L'Internet a été au fil des ans une création continue qui a su minimiser 
les contraintes d'usage. Il offre des outils puissants et accessibles à 
tous, ce qui a largement profité à des organisations ne disposant pas de 
moyens financiers importants pour communiquer : le secteur associatif en 
a ainsi été un grand bénéficiaire, quand il a su se l'approprier. 
Aujourd'hui l'Internet est devenu un outil stratégique de la solidarité 
mondiale, peut-être la source d'une citoyenneté plus participative, même 
s'il ne faut pas être naïf : peuvent s'y exprimer le bien et le mal, le 
narcissisme et la convivialité, l'ordre ou le désordre.

Néanmoins, pourquoi ne pas dédier ce quarantième anniversaire à ces très 
nombreux contributeurs passionnés mais restés obscurs, qui, au fil des 
années, ont consacré leur temps libre, jour et nuit, à tisser cette 
Toile, en lui apportant un élément de structure, ou de contenu, la 
gorgeant de leur savoir-faire et de leurs connaissances, l'animant et 
l'imposant comme l'outil du savoir et de la communication universels.

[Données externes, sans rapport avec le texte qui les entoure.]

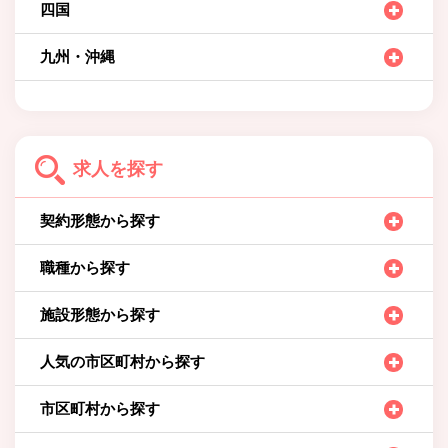
四国
九州・沖縄
求人を探す
契約形態から探す
職種から探す
施設形態から探す
人気の市区町村から探す
市区町村から探す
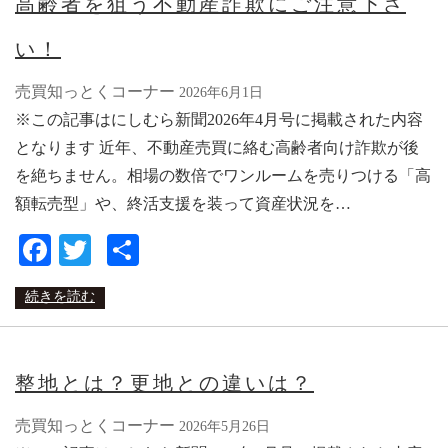
高齢者を狙う不動産詐欺にご注意下さ
い！
売買知っとくコーナー
2026年6月1日
※この記事はにしむら新聞2026年4月号に掲載された内容
となります 近年、不動産売買に絡む高齢者向け詐欺が後
を絶ちません。相場の数倍でワンルームを売りつける「高
額転売型」や、終活支援を装って資産状況を…
Facebook
Twitter
共
有
続きを読む
整地とは？更地との違いは？
売買知っとくコーナー
2026年5月26日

En reconnaissance de ce rôle pionnier, l'usager doit pouvoir conserver 
un droit de regard sur le Net et ses évolutions, dont il est 
codétenteur. Au moment où l'Internet devient un pilier incontournable de 
l'organisation de notre société, où le développement d'une culture 
démocratique sur le Net pourrait être menacé, et où leur accessibilité 
pourrait être le prétexte pour des entreprises à but lucratif de 
s'approprier des composants de ce qui jusqu'à maintenant était considéré 
comme des biens communs, la Toile doit être reconnue comme un bien 
public, et la liberté d'y accéder comme un droit fondamental.

Michel Elie, observatoire des usages de l'Internet.